Print each record below exactly as it appears.
• • • • •
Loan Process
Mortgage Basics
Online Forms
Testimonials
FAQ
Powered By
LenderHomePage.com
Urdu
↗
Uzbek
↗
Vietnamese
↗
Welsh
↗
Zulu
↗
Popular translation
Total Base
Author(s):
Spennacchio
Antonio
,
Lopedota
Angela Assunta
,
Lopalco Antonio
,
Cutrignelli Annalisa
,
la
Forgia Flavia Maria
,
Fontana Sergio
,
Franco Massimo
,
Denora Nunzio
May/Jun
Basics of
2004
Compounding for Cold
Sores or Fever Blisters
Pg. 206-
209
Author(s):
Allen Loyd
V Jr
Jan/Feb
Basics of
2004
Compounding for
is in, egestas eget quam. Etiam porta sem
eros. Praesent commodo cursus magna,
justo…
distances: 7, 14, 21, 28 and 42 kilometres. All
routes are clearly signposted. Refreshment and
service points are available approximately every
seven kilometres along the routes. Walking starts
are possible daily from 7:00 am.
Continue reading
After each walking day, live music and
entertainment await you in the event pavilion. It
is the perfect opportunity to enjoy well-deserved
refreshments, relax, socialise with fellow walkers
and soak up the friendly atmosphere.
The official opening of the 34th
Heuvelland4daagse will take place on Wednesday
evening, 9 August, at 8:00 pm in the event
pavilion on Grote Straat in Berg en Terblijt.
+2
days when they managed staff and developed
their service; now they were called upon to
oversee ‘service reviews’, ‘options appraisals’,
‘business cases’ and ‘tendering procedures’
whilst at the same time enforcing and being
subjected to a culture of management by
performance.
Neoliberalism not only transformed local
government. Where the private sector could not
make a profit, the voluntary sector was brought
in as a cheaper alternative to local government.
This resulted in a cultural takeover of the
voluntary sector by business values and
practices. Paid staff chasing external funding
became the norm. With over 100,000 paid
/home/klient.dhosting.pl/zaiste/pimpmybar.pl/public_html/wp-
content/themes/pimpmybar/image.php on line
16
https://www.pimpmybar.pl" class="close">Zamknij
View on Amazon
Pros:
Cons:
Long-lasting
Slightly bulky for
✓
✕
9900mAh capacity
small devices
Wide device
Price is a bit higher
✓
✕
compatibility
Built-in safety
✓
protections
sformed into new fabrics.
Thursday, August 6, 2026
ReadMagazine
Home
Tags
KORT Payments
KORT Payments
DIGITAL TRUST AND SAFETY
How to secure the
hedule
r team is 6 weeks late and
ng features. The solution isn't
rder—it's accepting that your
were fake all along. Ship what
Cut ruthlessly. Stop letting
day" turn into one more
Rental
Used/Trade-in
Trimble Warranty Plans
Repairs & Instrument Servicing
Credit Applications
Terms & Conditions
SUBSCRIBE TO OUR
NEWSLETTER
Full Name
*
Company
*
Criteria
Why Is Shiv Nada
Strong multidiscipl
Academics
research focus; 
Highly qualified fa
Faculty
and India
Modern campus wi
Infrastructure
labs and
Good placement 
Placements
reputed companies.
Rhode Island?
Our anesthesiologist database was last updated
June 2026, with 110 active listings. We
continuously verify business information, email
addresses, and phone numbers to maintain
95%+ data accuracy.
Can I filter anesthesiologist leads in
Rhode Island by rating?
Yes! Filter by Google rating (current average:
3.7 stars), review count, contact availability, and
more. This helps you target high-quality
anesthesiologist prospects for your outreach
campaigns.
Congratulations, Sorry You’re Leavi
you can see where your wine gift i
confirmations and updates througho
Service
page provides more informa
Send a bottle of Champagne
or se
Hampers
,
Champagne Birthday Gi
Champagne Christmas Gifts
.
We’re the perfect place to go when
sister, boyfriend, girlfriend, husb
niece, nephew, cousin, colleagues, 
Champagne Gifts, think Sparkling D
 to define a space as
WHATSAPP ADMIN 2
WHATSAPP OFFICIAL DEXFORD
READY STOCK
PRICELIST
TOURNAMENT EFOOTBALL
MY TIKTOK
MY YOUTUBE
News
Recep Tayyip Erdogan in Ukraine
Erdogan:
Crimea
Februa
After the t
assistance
• • • • •
- Response area -
Loan Process
Mortgage Basics
Online Forms
Testimonials
FAQ
Powered By
LenderHomePage.com
Urdu
↗
Uzbek
↗
Vietnamese
↗
Welsh
↗
Zulu
↗
Popular translation
Total Base
Author(s):
Spennacchio
Antonio
,
Lopedota
Angela Assunta
,
Lopalco Antonio
,
Cutrignelli Annalisa
,
la
Forgia Flavia Maria
,
Fontana Sergio
,
Franco Massimo
,
Denora Nunzio
May/Jun
Basics of
2004
Compounding for Cold
Sores or Fever Blisters
Pg. 206-
209
Author(s):
Allen Loyd
V Jr
Jan/Feb
Basics of
2004
Compounding for
is in, egestas eget quam. Etiam porta sem
eros. Praesent commodo cursus magna,
justo…
distances: 7, 14, 21, 28 and 42 kilometres. All
routes are clearly signposted. Refreshment and
service points are available approximately every
seven kilometres along the routes. Walking starts
are possible daily from 7:00 am.
Continue reading
After each walking day, live music and
entertainment await you in the event pavilion. It
is the perfect opportunity to enjoy well-deserved
refreshments, relax, socialise with fellow walkers
and soak up the friendly atmosphere.
The official opening of the 34th
Heuvelland4daagse will take place on Wednesday
evening, 9 August, at 8:00 pm in the event
pavilion on Grote Straat in Berg en Terblijt.
+2
days when they managed staff and developed
their service; now they were called upon to
oversee ‘service reviews’, ‘options appraisals’,
‘business cases’ and ‘tendering procedures’
whilst at the same time enforcing and being
subjected to a culture of management by
performance.
Neoliberalism not only transformed local
government. Where the private sector could not
make a profit, the voluntary sector was brought
in as a cheaper alternative to local government.
This resulted in a cultural takeover of the
voluntary sector by business values and
practices. Paid staff chasing external funding
became the norm. With over 100,000 paid
/home/klient.dhosting.pl/zaiste/pimpmybar.pl/public_html/wp-
content/themes/pimpmybar/image.php on line
16
https://www.pimpmybar.pl" class="close">Zamknij
View on Amazon
Pros:
Cons:
Long-lasting
Slightly bulky for
✓
✕
9900mAh capacity
small devices
Wide device
Price is a bit higher
✓
✕
compatibility
Built-in safety
✓
protections
sformed into new fabrics.
Thursday, August 6, 2026
ReadMagazine
Home
Tags
KORT Payments
KORT Payments
DIGITAL TRUST AND SAFETY
How to secure the
hedule
r team is 6 weeks late and
ng features. The solution isn't
rder—it's accepting that your
were fake all along. Ship what
Cut ruthlessly. Stop letting
day" turn into one more
Rental
Used/Trade-in
Trimble Warranty Plans
Repairs & Instrument Servicing
Credit Applications
Terms & Conditions
SUBSCRIBE TO OUR
NEWSLETTER
Full Name
*
Company
*
Criteria
Why Is Shiv Nada
Strong multidiscipl
Academics
research focus; 
Highly qualified fa
Faculty
and India
Modern campus wi
Infrastructure
labs and
Good placement 
Placements
reputed companies.
Rhode Island?
Our anesthesiologist database was last updated
June 2026, with 110 active listings. We
continuously verify business information, email
addresses, and phone numbers to maintain
95%+ data accuracy.
Can I filter anesthesiologist leads in
Rhode Island by rating?
Yes! Filter by Google rating (current average:
3.7 stars), review count, contact availability, and
more. This helps you target high-quality
anesthesiologist prospects for your outreach
campaigns.
Congratulations, Sorry You’re Leavi
you can see where your wine gift i
confirmations and updates througho
Service
page provides more informa
Send a bottle of Champagne
or se
Hampers
,
Champagne Birthday Gi
Champagne Christmas Gifts
.
We’re the perfect place to go when
sister, boyfriend, girlfriend, husb
niece, nephew, cousin, colleagues, 
Champagne Gifts, think Sparkling D
 to define a space as
WHATSAPP ADMIN 2
WHATSAPP OFFICIAL DEXFORD
READY STOCK
PRICELIST
TOURNAMENT EFOOTBALL
MY TIKTOK
MY YOUTUBE
News
Recep Tayyip Erdogan in Ukraine
Erdogan:
Crimea
Februa
After the t
assistance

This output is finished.